Wilms Warrior: Through the looking glass

I couldn't remember. I had to tell the story through pictures. This is why i took them. I knew I would forget....

Friday, April 6th

The morning of surgery. Eli was unphased and happy, even with an IV in. I wish I could have said the same for myself. Both Rob and I had traded off crying in the bathroom the entire day. Luckily Rob's parents came in and they helped distract us.

Eli was set for a 4-5 hour operation at 2 PM. It was closer to 4 before they even got started. After handing him off to a complete stranger at the surgery room door I turned and asked the receptionist in the waiting room if there was a bar in the hospital.........she reminded me I was in a children's hospital and "No, there is no bar." and i replied, "Ya...i guess it would be the saddest bar in the world." I'm certain she thought i was a freak.


Directly after surgery and already sleeping back on his stomach.


Eli lost his right kidney, 4 lymph nodes, and a 2.25 lb "nerf football" size tumor in his belly. But the best news that came out of surgery was that we had just caught it in time. Although trying to push out of the kidney it had not done so visibly. He was eventually diagnosed officially with Stage II Wilms.

Night 1 post surgery

Buddy sleeping with the help of a morphine drip

Saturday, April 7th


Mama & Eli

Dada and Eli


Eli had an epidural in his back, an IV in his hand, his arm, and a catheter (to accompany the epidural cause you don't have the muscles to push pee out) We were lucky that his breathing tube came out right after surgery. It did leave him wheezing for a few days from it though.

Easter Sunday, April 8th

Nothing says "Easter Dinner" like an overcooked cup of cafeteria macaroni and cheese and ice water.


Eli waking up and watching Baby Einstein.

Monday, April 9th

We all feel better with an iPhone in hand. Eli hadn't had anything to eat or drink since the previous Thursday...almost 5 days. The IV was keeping fluids in him. They told us to be careful reintroducing him to foods as we didn't want to rupture anything that had been sewn together inside him. But as soon as he could handle his bottle again we were on the road to recovery and a pink slip out of the hospital.


We gave him 2 oz of white grape juice in the middle of the day and he grabbed the bottle with vigor. He also screamed bloody murder when we made him wait 1/2 hour for the next 2 oz. Doctors orders.

Tuesday, April 10th


Oh what an amazing difference some actual fluids can do! Eli was able to have one IV and his epidural and catheter removed. Only one "tube" left! It was amazing to see him go from barely moving to smiling and playing so quickly.

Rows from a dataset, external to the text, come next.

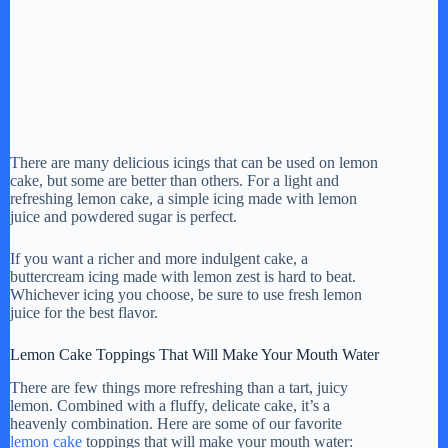
There are many delicious icings that can be used on lemon
cake, but some are better than others. For a light and
refreshing lemon cake, a simple icing made with lemon
juice and powdered sugar is perfect.
If you want a richer and more indulgent cake, a
buttercream icing made with lemon zest is hard to beat.
Whichever icing you choose, be sure to use fresh lemon
juice for the best flavor.
Lemon Cake Toppings That Will Make Your Mouth Water
There are few things more refreshing than a tart, juicy
lemon. Combined with a fluffy, delicate cake, it’s a
heavenly combination. Here are some of our favorite
lemon cake
toppings that will make your mouth water:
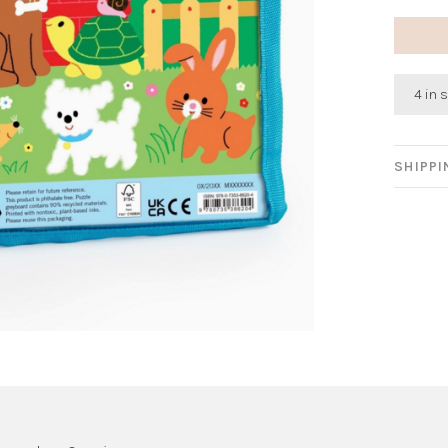
4 in 
SHIPP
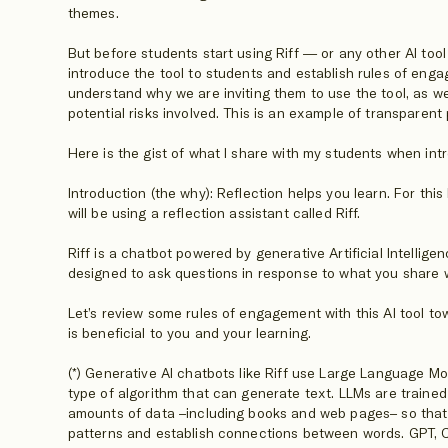
themes.
But before students start using Riff — or any other AI to
introduce the tool to students and establish rules of eng
understand why we are inviting them to use the tool, as wel
potential risks involved. This is an example of transparent
Here is the gist of what I share with my students when intr
Introduction (the why): Reflection helps you learn. For thi
will be using a reflection assistant called Riff.
Riff is a chatbot powered by generative Artificial Intellige
designed to ask questions in response to what you share wi
Let’s review some rules of engagement with this AI tool to
is beneficial to you and your learning.
(*) Generative AI chatbots like Riff use Large Language Mo
type of algorithm that can generate text. LLMs are traine
amounts of data –including books and web pages– so that t
patterns and establish connections between words. GPT, 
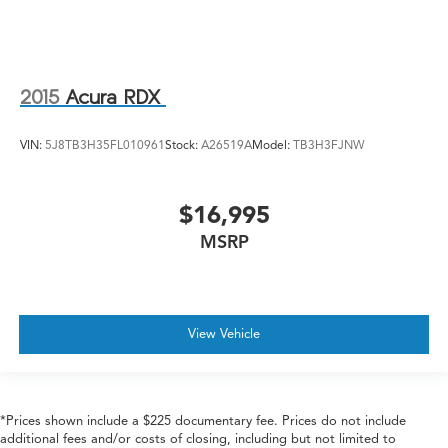
2015
Acura RDX
VIN:
5J8TB3H35FL010961
Stock:
A26519A
Model:
TB3H3FJNW
$16,995
MSRP
View Vehicle
*Prices shown include a $225 documentary fee. Prices do not include
additional fees and/or costs of closing, including but not limited to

The amount of love from family and friends was and still is the way our family didn't lose it completely. We will never be able to repay this generosity but will always, always appreciate it. Balloons are Eli's favorite too!


Rob stayed at home with his mom this night. Eli and I partied. He did so well with the fluids his final IV was taken out and he was moved completely to oral meds. If i ever see these eyes again when he's a teenager he's grounded...but this night I laughed with him. I didn't care that it was 3 am and he was bouncing off the walls.

Wednesday, April 11th

First bath in well over a week. And given by two of the kindest nurses in Portland


Eli received his first round of chemo at almost 10 PM at night. His "port" surgery was scheduled for the next Monday so this dose was given through IV. He hated it but was very tough.

Chemo

Thursday, April 12th


Word came at about 9 AM this morning that Eli was getting discharge papers! We were free to go home!!! This is the good boy helping take stuff out to the car in a hospital wagon.